**To-do item:** Print out the entries below with no edits.

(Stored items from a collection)
◇ ◇ ◇ ◇ ◇ ◇ ◇

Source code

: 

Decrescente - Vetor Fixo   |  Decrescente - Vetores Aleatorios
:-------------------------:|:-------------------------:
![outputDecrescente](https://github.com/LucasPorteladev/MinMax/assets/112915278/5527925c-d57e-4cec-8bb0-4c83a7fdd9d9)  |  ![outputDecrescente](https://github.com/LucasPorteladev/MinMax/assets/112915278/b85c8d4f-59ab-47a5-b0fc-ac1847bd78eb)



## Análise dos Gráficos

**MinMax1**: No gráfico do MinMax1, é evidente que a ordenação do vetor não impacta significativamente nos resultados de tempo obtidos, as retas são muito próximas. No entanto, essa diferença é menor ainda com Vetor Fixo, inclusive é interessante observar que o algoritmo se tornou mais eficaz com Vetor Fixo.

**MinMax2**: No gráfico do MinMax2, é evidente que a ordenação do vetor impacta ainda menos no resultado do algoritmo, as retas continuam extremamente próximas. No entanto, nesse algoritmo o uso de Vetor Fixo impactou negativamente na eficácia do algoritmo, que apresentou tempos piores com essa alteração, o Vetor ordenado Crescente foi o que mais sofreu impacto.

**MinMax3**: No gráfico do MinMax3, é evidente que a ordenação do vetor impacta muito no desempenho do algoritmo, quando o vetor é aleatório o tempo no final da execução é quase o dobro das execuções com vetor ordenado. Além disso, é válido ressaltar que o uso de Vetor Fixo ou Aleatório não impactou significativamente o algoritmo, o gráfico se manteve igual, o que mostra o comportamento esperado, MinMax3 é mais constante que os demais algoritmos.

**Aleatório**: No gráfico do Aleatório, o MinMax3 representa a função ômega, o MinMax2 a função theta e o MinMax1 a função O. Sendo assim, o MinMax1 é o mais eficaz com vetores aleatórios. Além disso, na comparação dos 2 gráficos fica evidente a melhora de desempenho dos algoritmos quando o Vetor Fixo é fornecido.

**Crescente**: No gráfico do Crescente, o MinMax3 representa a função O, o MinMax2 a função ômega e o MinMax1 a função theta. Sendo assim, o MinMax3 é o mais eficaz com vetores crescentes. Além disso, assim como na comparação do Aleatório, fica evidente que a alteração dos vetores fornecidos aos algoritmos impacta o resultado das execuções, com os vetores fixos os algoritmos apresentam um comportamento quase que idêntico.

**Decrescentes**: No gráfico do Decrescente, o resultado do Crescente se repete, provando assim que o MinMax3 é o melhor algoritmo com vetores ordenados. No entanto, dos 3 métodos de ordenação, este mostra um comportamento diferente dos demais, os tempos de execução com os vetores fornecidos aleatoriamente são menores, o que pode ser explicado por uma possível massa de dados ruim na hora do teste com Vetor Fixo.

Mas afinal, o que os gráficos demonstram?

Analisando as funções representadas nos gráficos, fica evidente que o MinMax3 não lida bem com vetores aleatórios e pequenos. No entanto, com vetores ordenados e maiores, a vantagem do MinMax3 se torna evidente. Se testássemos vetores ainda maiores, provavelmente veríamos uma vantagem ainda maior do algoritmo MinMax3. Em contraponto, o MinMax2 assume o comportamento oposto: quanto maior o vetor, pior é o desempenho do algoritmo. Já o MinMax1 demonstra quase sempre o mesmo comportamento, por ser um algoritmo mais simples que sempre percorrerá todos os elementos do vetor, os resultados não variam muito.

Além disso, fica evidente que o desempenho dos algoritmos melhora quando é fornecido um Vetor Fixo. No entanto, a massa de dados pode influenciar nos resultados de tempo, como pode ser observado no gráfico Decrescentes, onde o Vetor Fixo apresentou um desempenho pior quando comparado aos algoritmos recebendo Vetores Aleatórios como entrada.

◇ ◇ ◇ ◇ ◇ ◇ ◇

**Expected answer:**
Source code

: 

Decrescente - Vetor Fixo   |  Decrescente - Vetores Aleatorios
:-------------------------:|:-------------------------:
![outputDecrescente](https://github.com/LucasPorteladev/MinMax/assets/112915278/5527925c-d57e-4cec-8bb0-4c83a7fdd9d9)  |  ![outputDecrescente](https://github.com/LucasPorteladev/MinMax/assets/112915278/b85c8d4f-59ab-47a5-b0fc-ac1847bd78eb)



## Análise dos Gráficos

**MinMax1**: No gráfico do MinMax1, é evidente que a ordenação do vetor não impacta significativamente nos resultados de tempo obtidos, as retas são muito próximas. No entanto, essa diferença é menor ainda com Vetor Fixo, inclusive é interessante observar que o algoritmo se tornou mais eficaz com Vetor Fixo.

**MinMax2**: No gráfico do MinMax2, é evidente que a ordenação do vetor impacta ainda menos no resultado do algoritmo, as retas continuam extremamente próximas. No entanto, nesse algoritmo o uso de Vetor Fixo impactou negativamente na eficácia do algoritmo, que apresentou tempos piores com essa alteração, o Vetor ordenado Crescente foi o que mais sofreu impacto.

**MinMax3**: No gráfico do MinMax3, é evidente que a ordenação do vetor impacta muito no desempenho do algoritmo, quando o vetor é aleatório o tempo no final da execução é quase o dobro das execuções com vetor ordenado. Além disso, é válido ressaltar que o uso de Vetor Fixo ou Aleatório não impactou significativamente o algoritmo, o gráfico se manteve igual, o que mostra o comportamento esperado, MinMax3 é mais constante que os demais algoritmos.

**Aleatório**: No gráfico do Aleatório, o MinMax3 representa a função ômega, o MinMax2 a função theta e o MinMax1 a função O. Sendo assim, o MinMax1 é o mais eficaz com vetores aleatórios. Além disso, na comparação dos 2 gráficos fica evidente a melhora de desempenho dos algoritmos quando o Vetor Fixo é fornecido.

**Crescente**: No gráfico do Crescente, o MinMax3 representa a função O, o MinMax2 a função ômega e o MinMax1 a função theta. Sendo assim, o MinMax3 é o mais eficaz com vetores crescentes. Além disso, assim como na comparação do Aleatório, fica evidente que a alteração dos vetores fornecidos aos algoritmos impacta o resultado das execuções, com os vetores fixos os algoritmos apresentam um comportamento quase que idêntico.

**Decrescentes**: No gráfico do Decrescente, o resultado do Crescente se repete, provando assim que o MinMax3 é o melhor algoritmo com vetores ordenados. No entanto, dos 3 métodos de ordenação, este mostra um comportamento diferente dos demais, os tempos de execução com os vetores fornecidos aleatoriamente são menores, o que pode ser explicado por uma possível massa de dados ruim na hora do teste com Vetor Fixo.

Mas afinal, o que os gráficos demonstram?

Analisando as funções representadas nos gráficos, fica evidente que o MinMax3 não lida bem com vetores aleatórios e pequenos. No entanto, com vetores ordenados e maiores, a vantagem do MinMax3 se torna evidente. Se testássemos vetores ainda maiores, provavelmente veríamos uma vantagem ainda maior do algoritmo MinMax3. Em contraponto, o MinMax2 assume o comportamento oposto: quanto maior o vetor, pior é o desempenho do algoritmo. Já o MinMax1 demonstra quase sempre o mesmo comportamento, por ser um algoritmo mais simples que sempre percorrerá todos os elementos do vetor, os resultados não variam muito.

Além disso, fica evidente que o desempenho dos algoritmos melhora quando é fornecido um Vetor Fixo. No entanto, a massa de dados pode influenciar nos resultados de tempo, como pode ser observado no gráfico Decrescentes, onde o Vetor Fixo apresentou um desempenho pior quando comparado aos algoritmos recebendo Vetores Aleatórios como entrada.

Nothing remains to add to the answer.